24 Hours of Palmer Lake

Alex Fraser found a unique, challenging opportunity to earn his first ultramarathon finish. Fraser, 32, of Boston, Mass., traveled to Colorado and took part in the ninth annual 24-Hours of Palmer Lake on Oct. 8-9 in Palmer Lake, Colo. The event took place on a .82-mile loop course on the Palmer Divide, so Fraser logged all of his miles more than 7,000 feet above sea level.

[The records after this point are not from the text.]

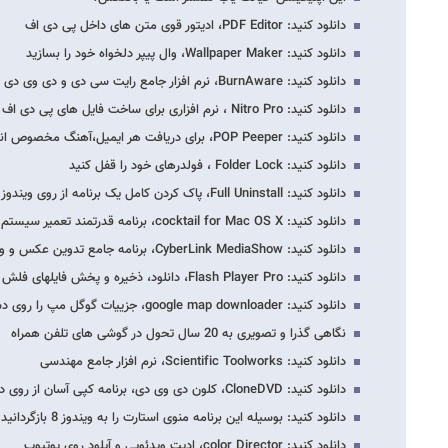
دانلود کنید: PDF Editor، ادیتور قوی متن های داخل پی دی اف
دانلود کنید: Wallpaper Maker، وال پیپر دلخواه خود را بسازید
دانلود کنید: BurnAware، نرم افزار جامع رایت سی دی و دی وی دی به طریقه آسان
دانلود کنید: Nitro Pro ، نرم افزاری برای ساخت فایل های پی دی اف
دانلود کنید: POP Peeper، برای دریافت هر ایمیل،آهنگ مخصوص انتخاب کنید
دانلود کنید: Folder Lock ، فولدرهای خود را قفل کنید
دانلود کنید: Full Uninstall، پاک کردن کامل یک برنامه از روی ویندوز
دانلود کنید: cocktail for Mac OS X، برنامه قدرتمند تعمیر سیستم عامل اپل
دانلود کنید: CyberLink MediaShow، برنامه جامع تدوین عکس و ویدئو
دانلود کنید: Flash Player Pro، دانلود، ذخیره و پخش فایلهای فلش از اینترنت
دانلود کنید: google map downloader، جزییات گوگل مپ را روی دسکتاپ ذخیره کنید
نگاهی گذرا و تصویری به 20 سال تحول در گوشی های تلفن همراه
دانلود کنید: Scientific Toolworks، نرم افزار جامع مهندسی
دانلود کنید: CloneDVD، کلون دی وی دی، برنامه کپی آسان از روی دیسک ها
دانلود کنید: بوسیله این برنامه منوی استارت را به ویندوز 8 بازگردانید
دانلود کنید: color Director، ادیت ویدئویی و آپلود روی یوتیوب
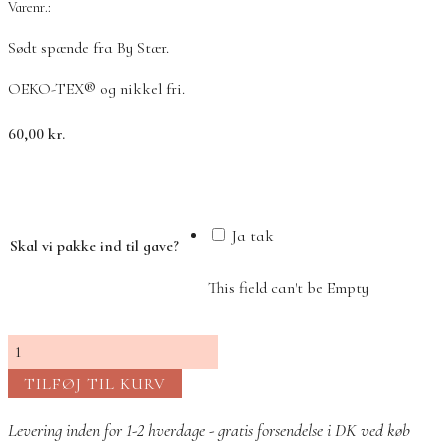
Varenr.:
Sødt spænde fra By Stær.
OEKO-TEX® og nikkel fri.
60,00
kr.
Ja tak
Skal vi pakke ind til gave?
This field can't be Empty
Sløjfe
Peach
TILFØJ TIL KURV
–
8
Levering inden for 1-2 hverdage - gratis forsendelse i DK ved køb
cm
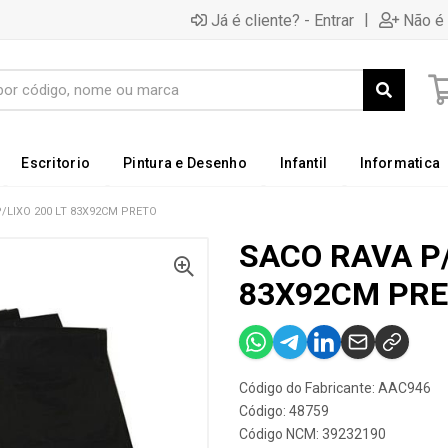
|
Já é cliente? - Entrar
Não é 
Escritorio
Pintura e Desenho
Infantil
Informatica
/LIXO 200 LT 83X92CM PRETO
SACO RAVA P/
83X92CM PR
Código do Fabricante: AAC946
Código: 48759
Código NCM: 39232190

Eighty runners took part in this year’s race with the top four surpassing the 100-mile mark. Kevin Hadfield, 37, of Carbondale, Colo., led all runners with 118.08 miles, the third-best performance in event history and 2 1/2 miles off the course record. Fraser finished 15th overall with 63.14 miles.

Canal Corridor 100

Two New England residents notched their first 100-mile finishes at the sixth annual Canal Corridor 100 on Oct. 8-9 in Akron, Ohio. Both Emily Rusiecki of Bar Harbor, Maine, and Rob Gallagher of Scituate, Mass., were among the 115 finishers of the race which took place on the crushed limestone Towpath Trail that follows the Ohio and Erie Canalway. Flat and fast, the course amassed just 807 feet of elevation gain.

Rusiecki, 47, finished the race in 27:18:42 while Gallagher, 41, crossed the finish line in 29:49:01. Runners had 30 hours to complete the race.

The top two finishers – Caleb Bowen and Jacob Moss – broke the men’s course record. Bowen, 29, of Huntington, W.V., won in 12:40:43 while Moss, 29, of Charleston, S.C., followed moments later in 12:41:53. Annie Pentaleri, 23, of Jacksonville, Fla., was the first-place female and ninth overall finisher in 17:35:30.

*Editor’s Note: Results are found on a variety of sites, including, UltraRunning Magazine, and official race websites. We do the best we can to find as many results as possible to report on and recognize the local ultrarunning community.